"Dalam hidup, turun kelas bukan berarti jatuh. Terkadang, tawa di gerbong ekonomi lebih mengangkat kita daripada kenyamanan di kelas eksekutif."
Di sebuah kereta api kelas ekonomi yang penuh sesak, seorang penumpang baru saja membaca berita tentang penurunan kelas menengah. Ia pun bergumam pada diri sendiri, "Wah, ternyata banyak juga yang ikut-ikutan naik kereta ekonomi seperti saya. Mungkin kelas menengah itu lagi pada diet, biar lebih ramping dompetnya."
Penumpang di sampingnya yang mendengar itu langsung tertawa terbahak-bahak. "Betul juga ya! Mungkin mereka lagi ikut program 'Turun Kelas, Naik Kebahagiaan'. Siapa tahu kan, naik kereta ekonomi bikin kita lebih bersyukur sama kehidupan."
"Iya, mungkin mereka lagi nyari inspirasi buat nulis novel tentang perjuangan hidup," sahut penumpang lainnya sambil tersenyum. "Judulnya bisa 'Dari Kelas Menengah ke Kelas Menengah Bawah: Sebuah Petualangan Mencari Diri'. Atau mungkin 'How to Survive Being Middle Class in a Developing Country'."
Tiba-tiba, seorang penumpang yang terlihat agak tua menimpali, "Anak-anak zaman sekarang memang kreatif ya. Dulu waktu saya muda, kalau kelas menengah turun kelas, ya berarti bener-bener suzzahh. Sekarang mah, malah jadi bahan guyonan. Aset cerita buat komika, dan meme segala."
"Iya, Pak. Mungkin karena zaman sekarang banyak yang punya daftar 'by name by address' kali ya," timpal penumpang muda tadi. "Jadi, kalau ada yang susah, tinggal dicek daftarnya. Kayak lagi bagi-bagi hadiah doorprize gitu."
"Tapi serius nih," lanjut penumpang tua itu, "Saya khawatir kalau terus begini, kelas menengah jadi spesies langka yang harus dilestarikan. Makanya, kita harus bikin konservasi kelas menengah dong!"
Semua penumpang tertawa terbahak-bahak mendengar usulan itu. "Ide bagus!
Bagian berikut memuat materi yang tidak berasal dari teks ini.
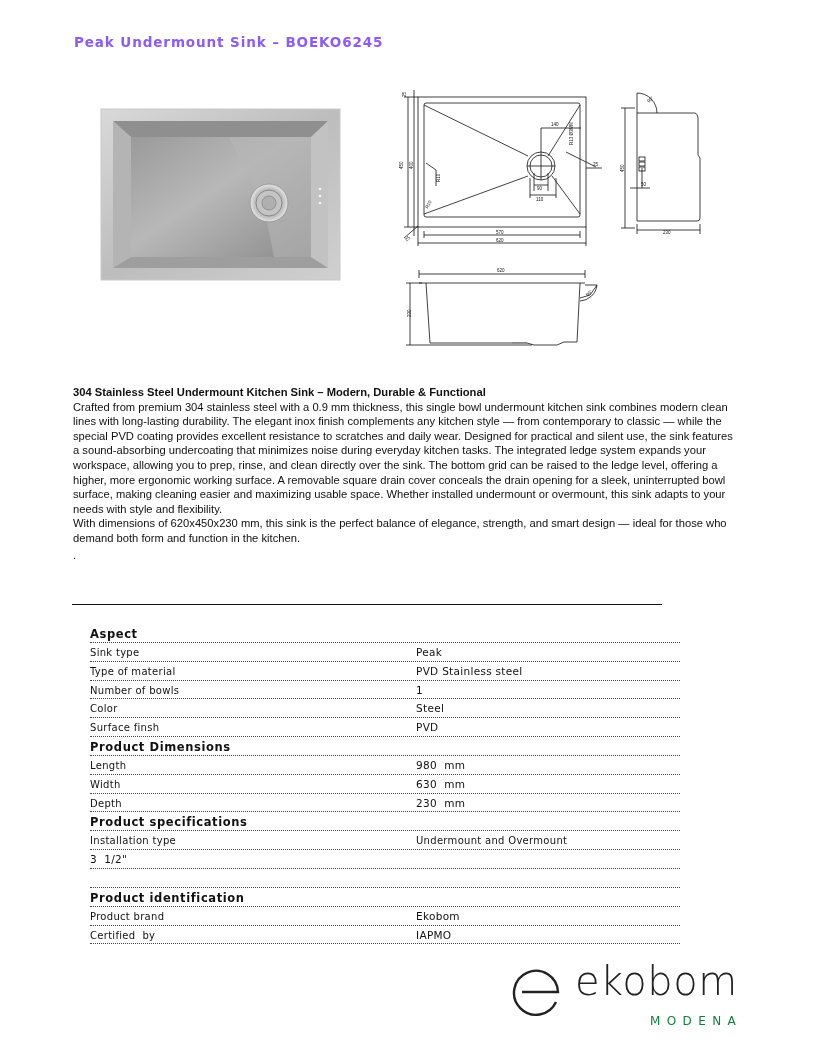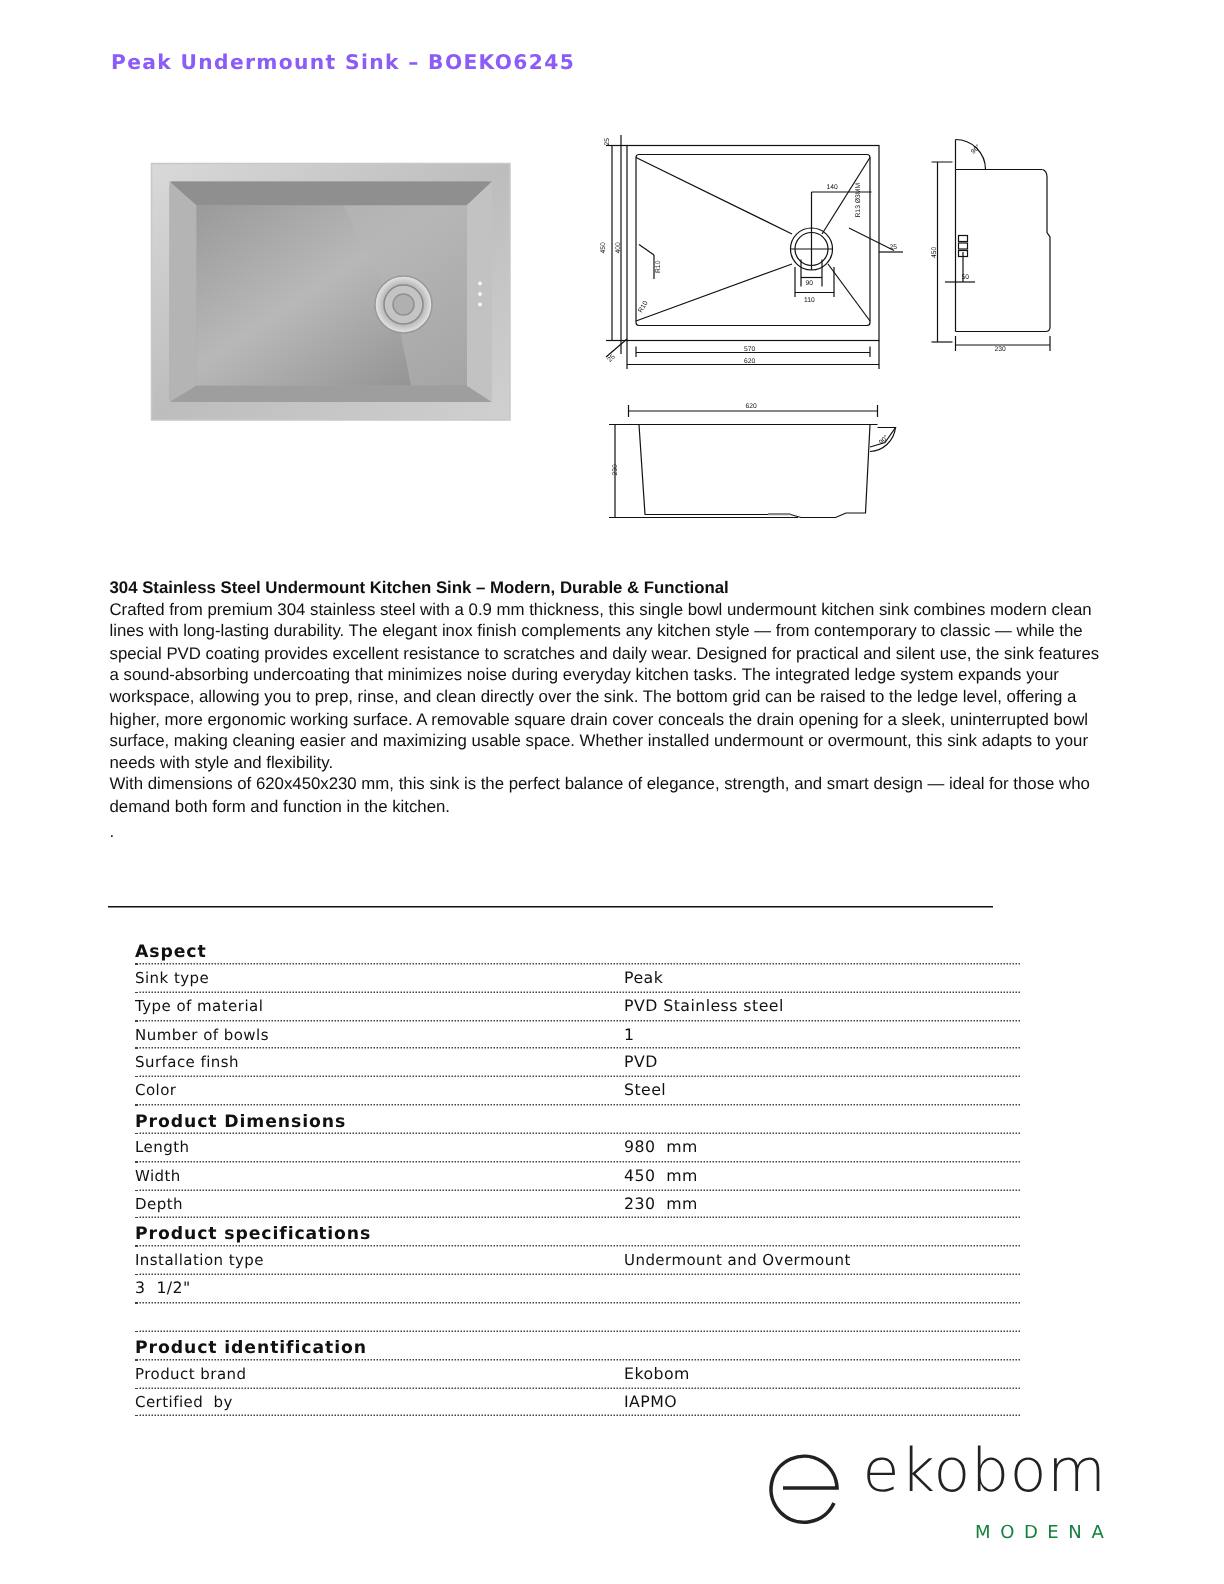--- a/index.html
+++ b/index.html
@@ -180,12 +180,12 @@
       <span class="v">1</span>
     </div>
   <div class="row">
+      <span class="k">Color</span>
+      <span class="v">Steel</span>
+    </div>
+  <div class="row">
       <span class="k">Surface finsh</span>
       <span class="v">PVD</span>
-    </div>
-  <div class="row">
-      <span class="k">Color</span>
-      <span class="v">Steel</span>
     </div>
 
   <div class="sec-title">Product Dimensions</div>

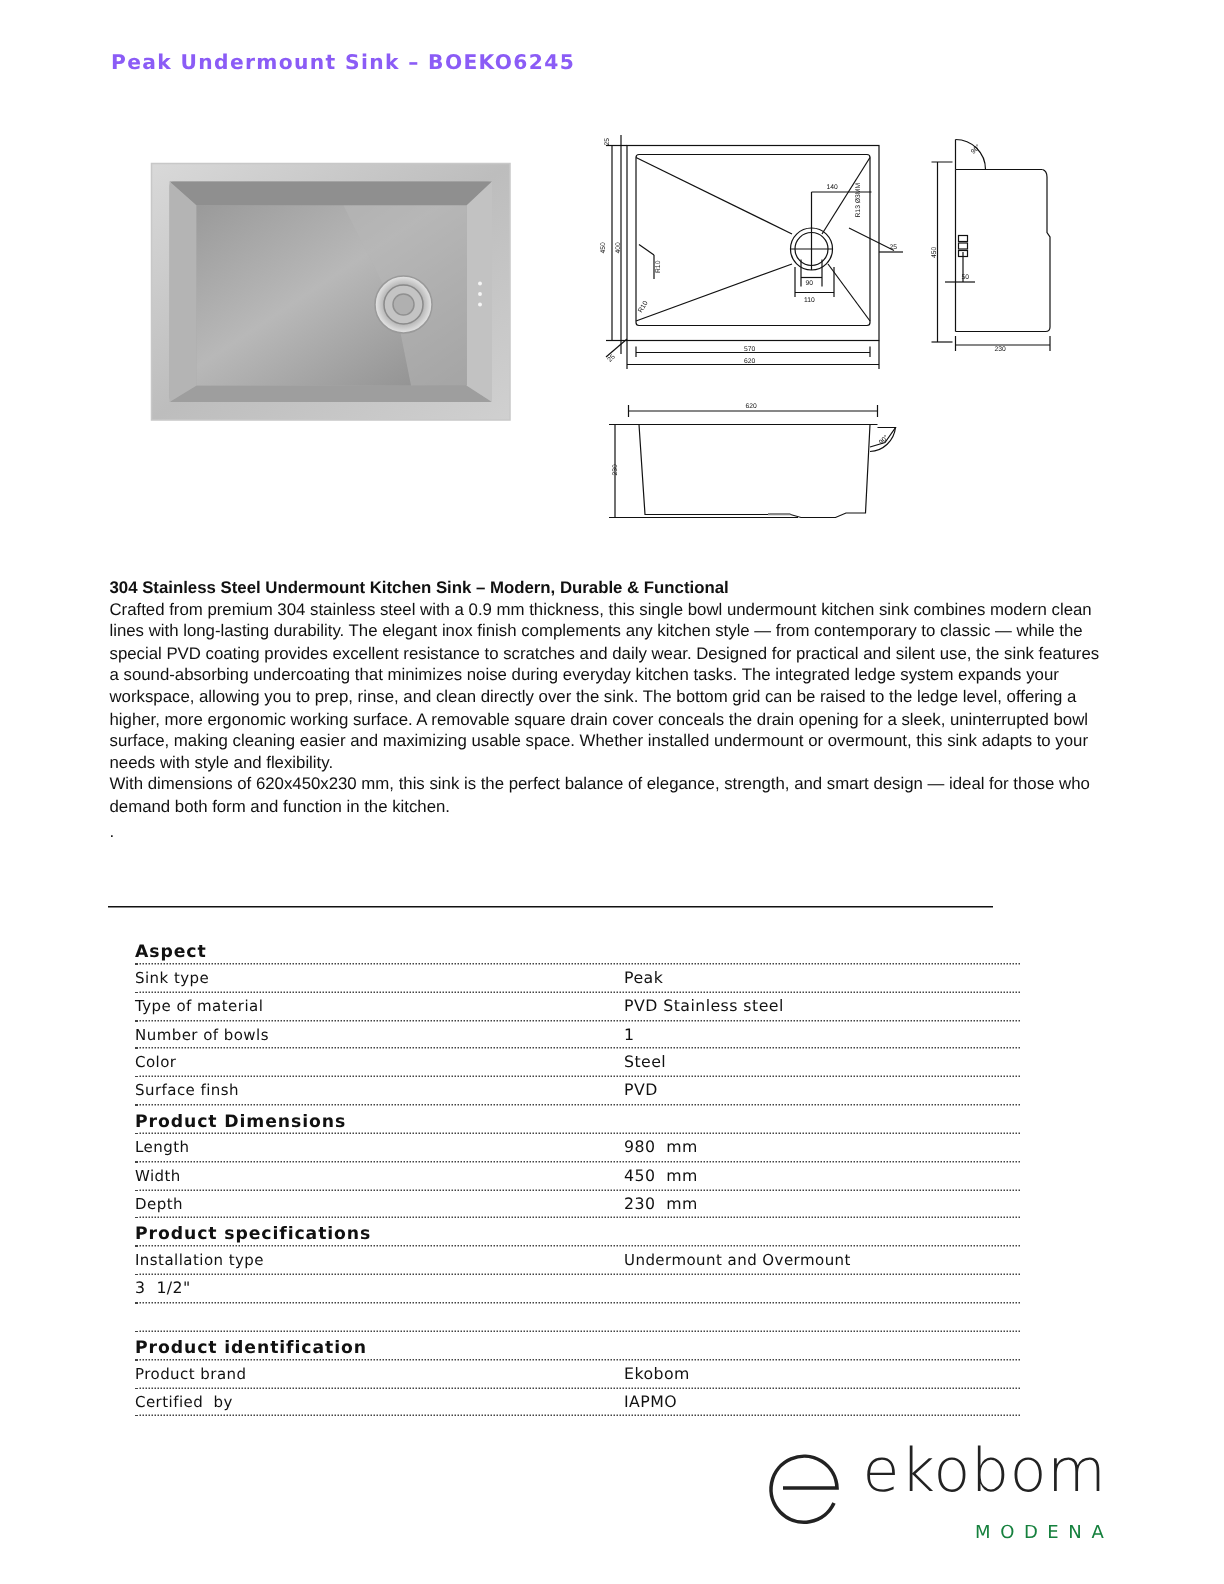--- a/index.html
+++ b/index.html
@@ -195,7 +195,7 @@
     </div>
   <div class="row">
       <span class="k">Width</span>
-      <span class="v" style="white-space:pre;">450  mm</span>
+      <span class="v" style="white-space:pre;">630  mm</span>
     </div>
   <div class="row">
       <span class="k">Depth</span>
Kita jugs bisa bikin WA Grup kelas menengah yang tabah. Isinya ya orang-orang kelas menengah yang lagi pada stres karena utang."
"Atau kita bikin reality show aja," usul penumpang lainnya. "Judulnya 'Survival of the Middle Class'. Dijamin seru! Kita bisa lihat gimana cara mereka bertahan hidup di tengah gempuran ekonomi."
"Tapi ingat ya," kata penumpang pertama, "Yang penting jangan sampai kita ikut-ikutan miskin ekstrem. Nanti nggak bisa beli smartphone terbaru lagi."
Semua penumpang kembali tertawa terbahak-bahak. Mereka menyadari bahwa meskipun kondisi ekonomi sedang sulit, mereka masih bisa menemukan humor dalam situasi tersebut. Toh, tertawa itu gratis, dan bisa membuat hati jadi lebih ringan. Setidaknya, sepanjang perjalanan.